Elena has never been bothered by the toll of publicity. “I want everyone to know about this,” she says.
Not just Romani women
Elena Gorolová and other women filed complaints with the Czech ombudsman. “There were a total of 80 complaints and about 50 of them were recognized as justified,” she clarifies. None of the women had been provided enough time between the moment they had been "informed" about the option of sterilization and the moment they signed their consent to the operation, which meant their “consent” was not sufficiently informed and therefore invalid.
All of the complaints filed with the ombudsman were from Romani women, but shortly thereafter, non-Romani women started contacting Elena as well. “They told me they wanted to support us, but when they found out the other women in the group were Romani, they refused to come to our meetings,” Elena says. None of them have reportedly ever filed complaints.

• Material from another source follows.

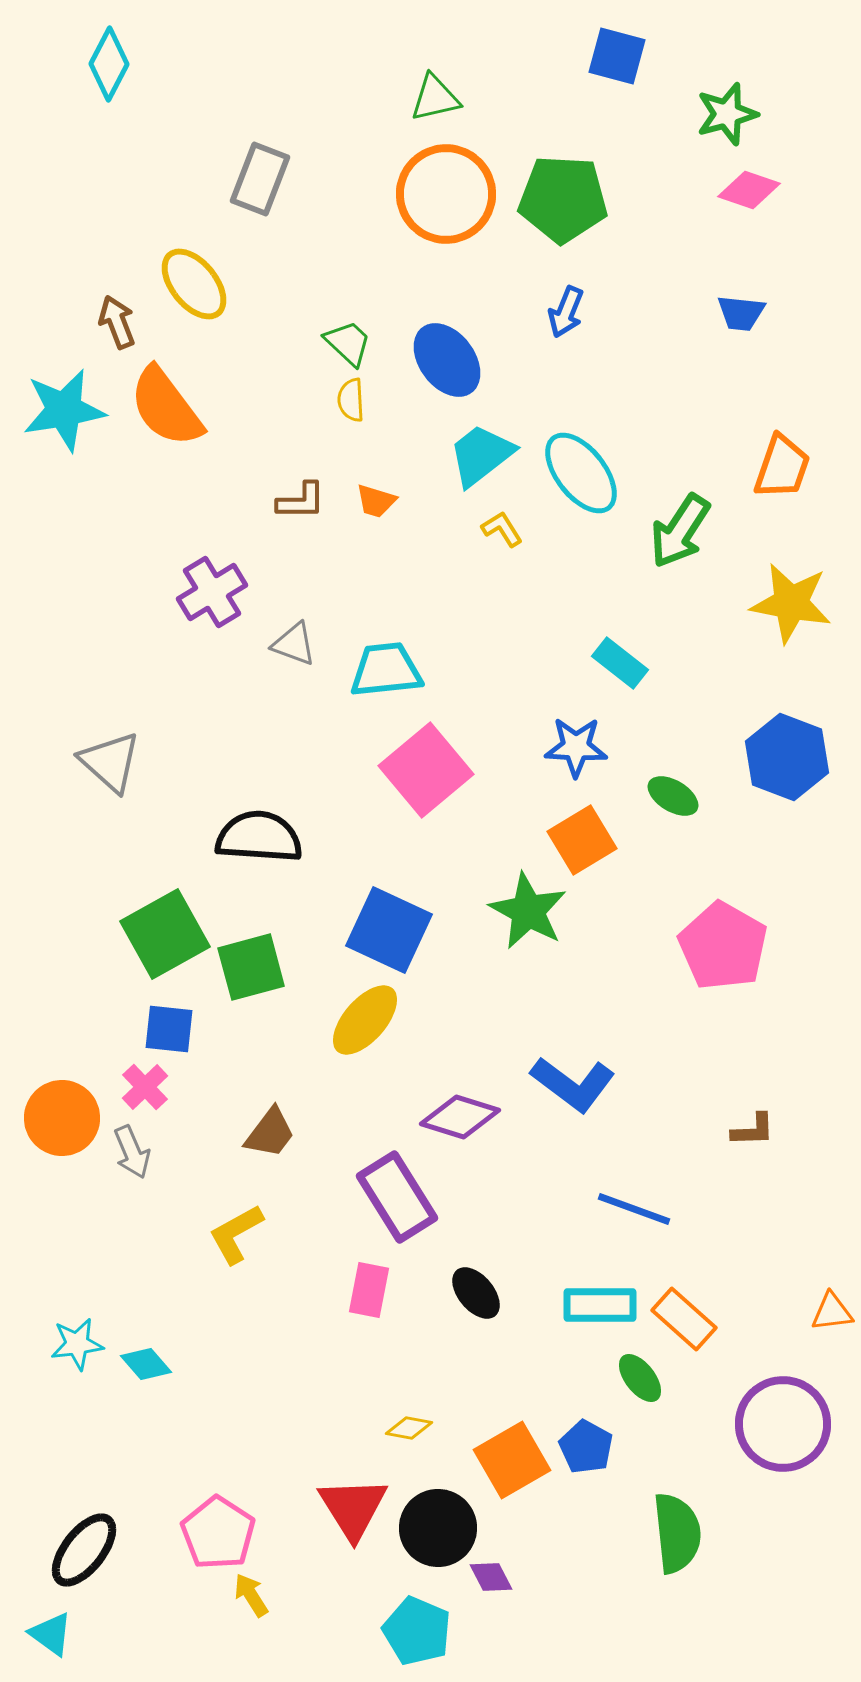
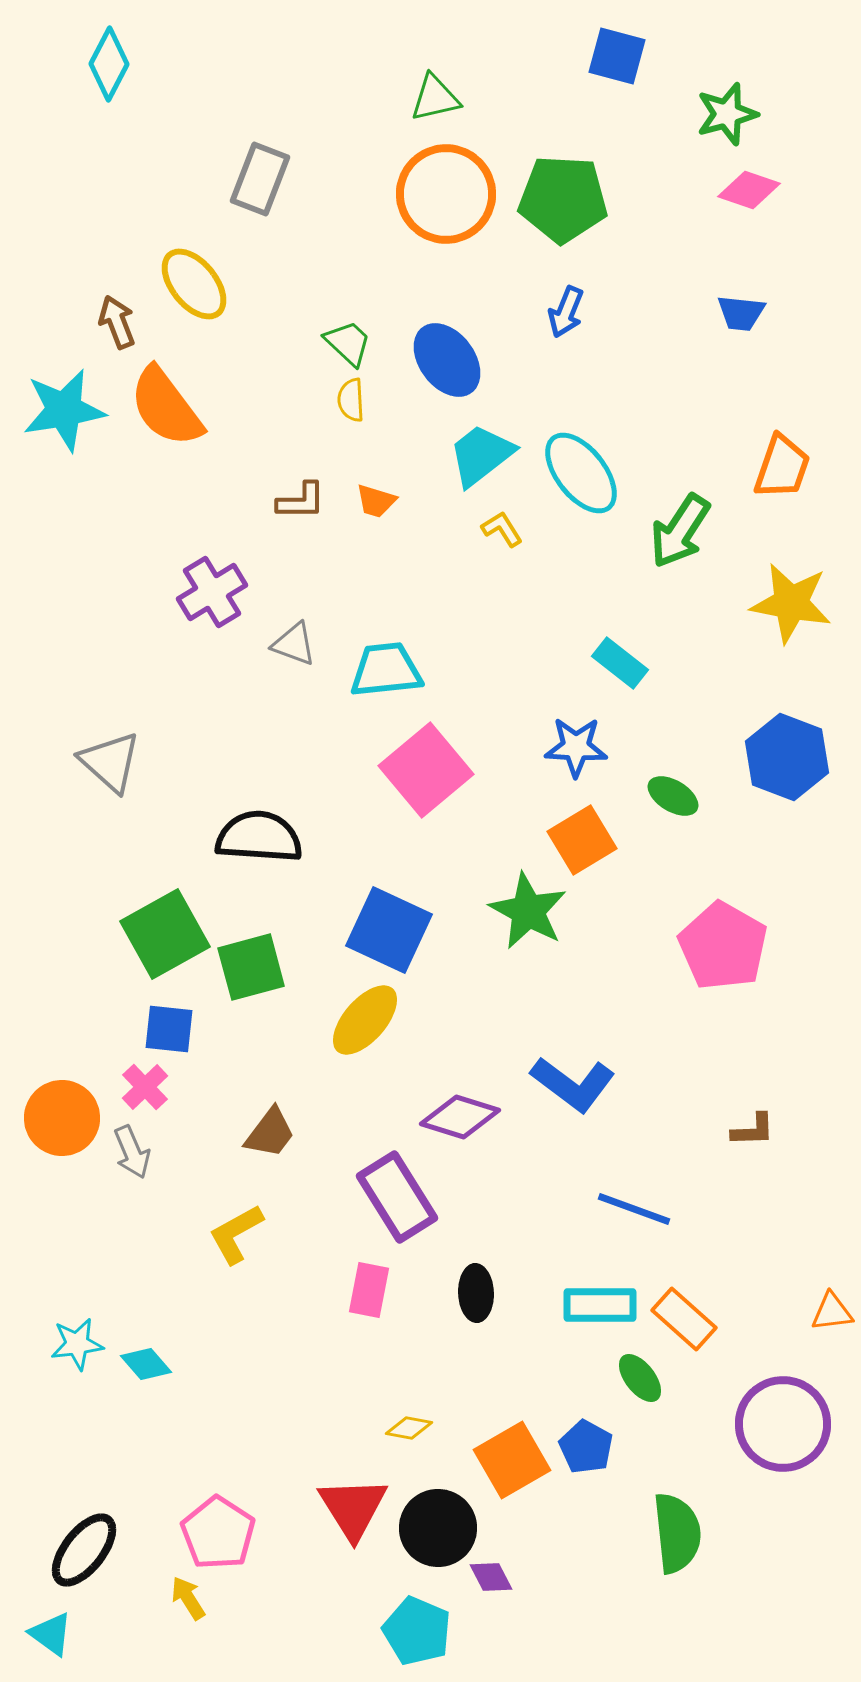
black ellipse at (476, 1293): rotated 38 degrees clockwise
yellow arrow at (251, 1595): moved 63 px left, 3 px down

The Government has apologized to us
The women turned to the Czech Government with their complaints as well. “We kept submitting things and they kept being swept under the carpet. The change came about with [Czech Human Rights and Minorities Minister] Kocáb, and we were told that they would be apologizing to us,” Elena said.
So far only two women who filed charges and whose cases were eventually deemed admissible by the European Court of Human Rights in Strasbourg have received compensation from the government. “I would also have liked to have filed charges, but there wasn’t enough financing for it,” Elena says.
“They say I’m just doing this for money”
The group has started to become famous abroad. Elena has been visited by journalists and people from other nonprofit organizations, not just at the group’s meeting space, but even in her home. Through a colleague she even attended a UN conference in New York addressing racial discrimination against women.
Her fight has not been easy. “I have often encountered the opinion that I am doing this only for money. That has even been said inside our community. People around me started to envy me my work, the fact that I was traveling lots of places or that I was on television a lot,” Elena says.
Elena is glad that she has persisted and that despite these negative responses, there are have also been some results. “Involuntary sterilizations aren’t happening here anymore, which I am very pleased about, but there is still a need to improve the legislation on this issue. I can only hope to get lucky and at least have a granddaughter someday.”